Forschen gefährdet die Unwissenheit

Porträt. Diese Worte stehen an der Tür von Ludwig-Boltzmann-Institut-Chef Heinz Redl. Für ihn ist es kein Problem mehr, Knorpel, Knochen und Nerven nachwachsen zu lassen.

Woran würde Heinz Redl (64) forschen, wenn er könnte, wie er wollte? „Wieso manche Tiere Arme, Beine und Schwänze neu bilden können. Wie sie das machen. Und warum wir das verlernt haben.“

Redl leitet das Ludwig-Boltzmann-Institut für Traumatologie in der Allgemeinen Unfallversicherungsanstalt. Für Nichtmediziner: Traumatologie ist die Lehre von der Unfallheilkunde. Redl und sein 80-köpfiges Team forschen an der Regeneration beschädigter Knorpel, Knochen, Weichteile und Nerven. Praktischerweise ist das Institut im Lorenz-Böhler-Unfallkrankenhaus untergebracht. Das garantiert regen Austausch mit den Unfallchirurgen.
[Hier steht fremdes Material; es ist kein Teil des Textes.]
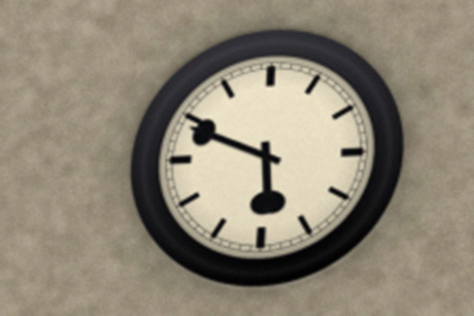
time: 5:49
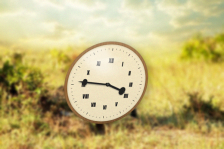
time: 3:46
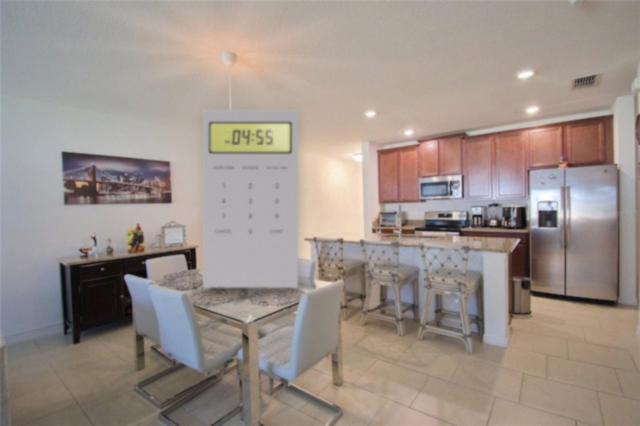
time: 4:55
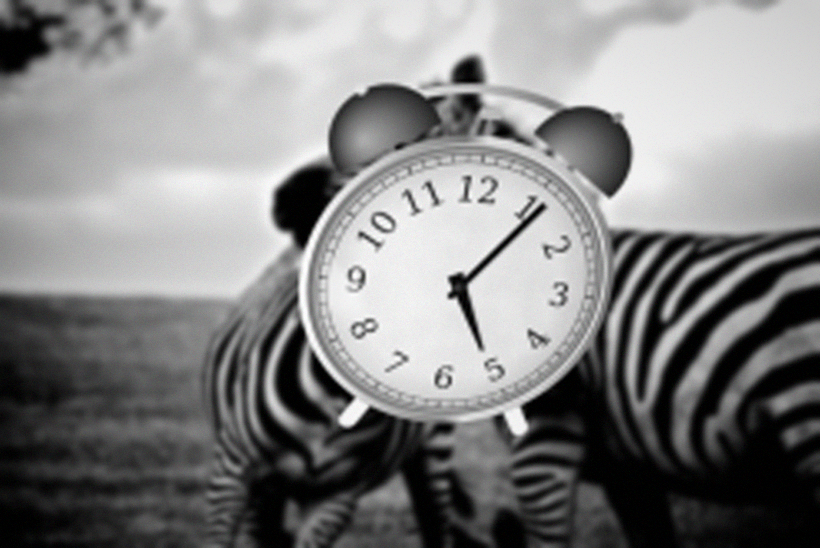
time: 5:06
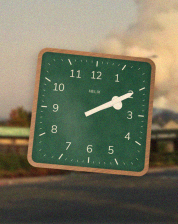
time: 2:10
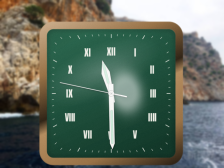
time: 11:29:47
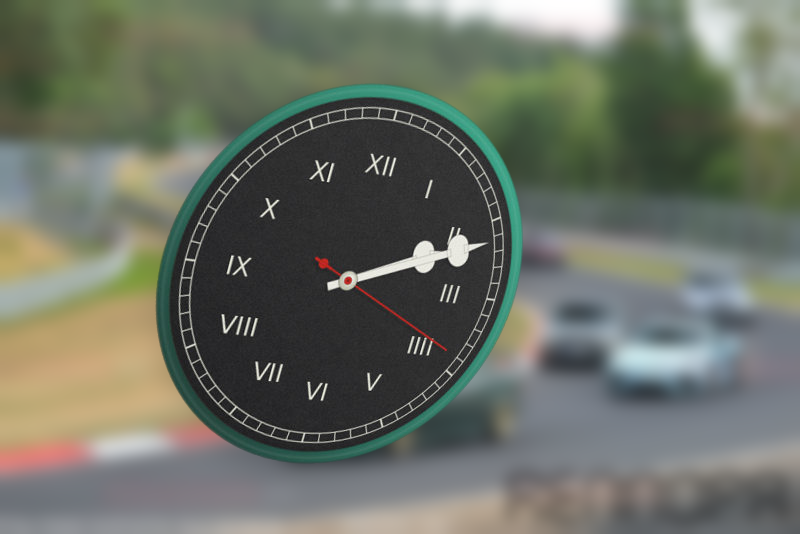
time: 2:11:19
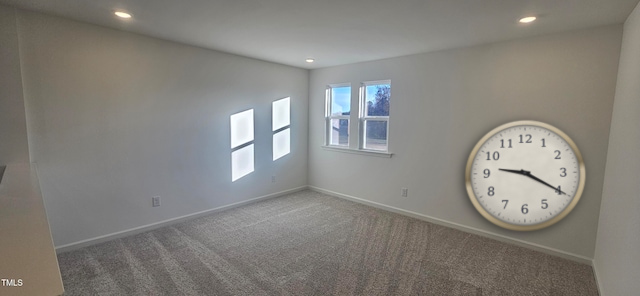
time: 9:20
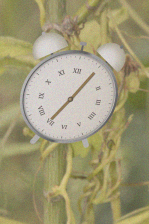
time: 7:05
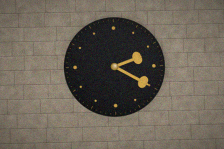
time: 2:20
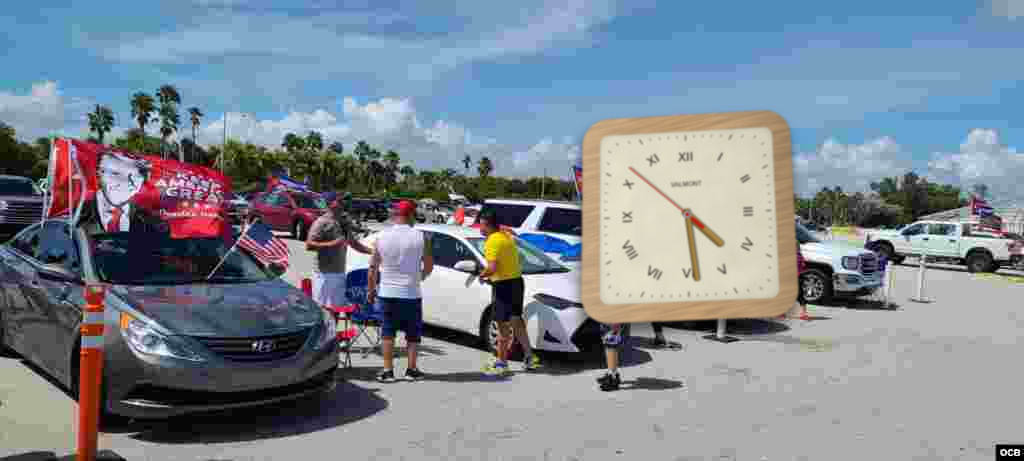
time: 4:28:52
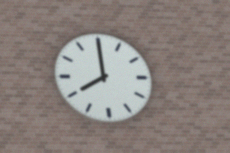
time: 8:00
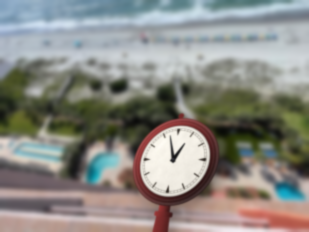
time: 12:57
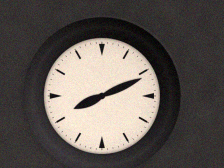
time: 8:11
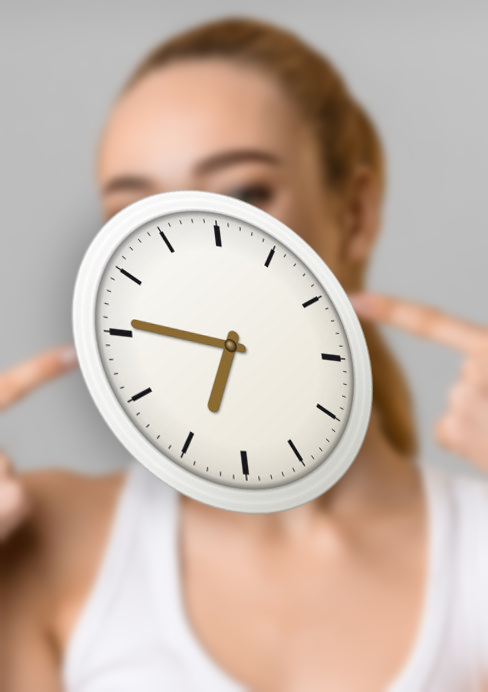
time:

Mit leuchtenden Augen zeigt Redl einen Kreuzbandersatz aus Seide, außen matte Rohseide, innen geflochtene Stränge aus glänzenden Fäden. Demnächst will er damit in die Klinik gehen: Im Versuch war die Hälfte der Seide nach einem Jahr im Körper abgebaut und durch eigenes Gewebe ersetzt.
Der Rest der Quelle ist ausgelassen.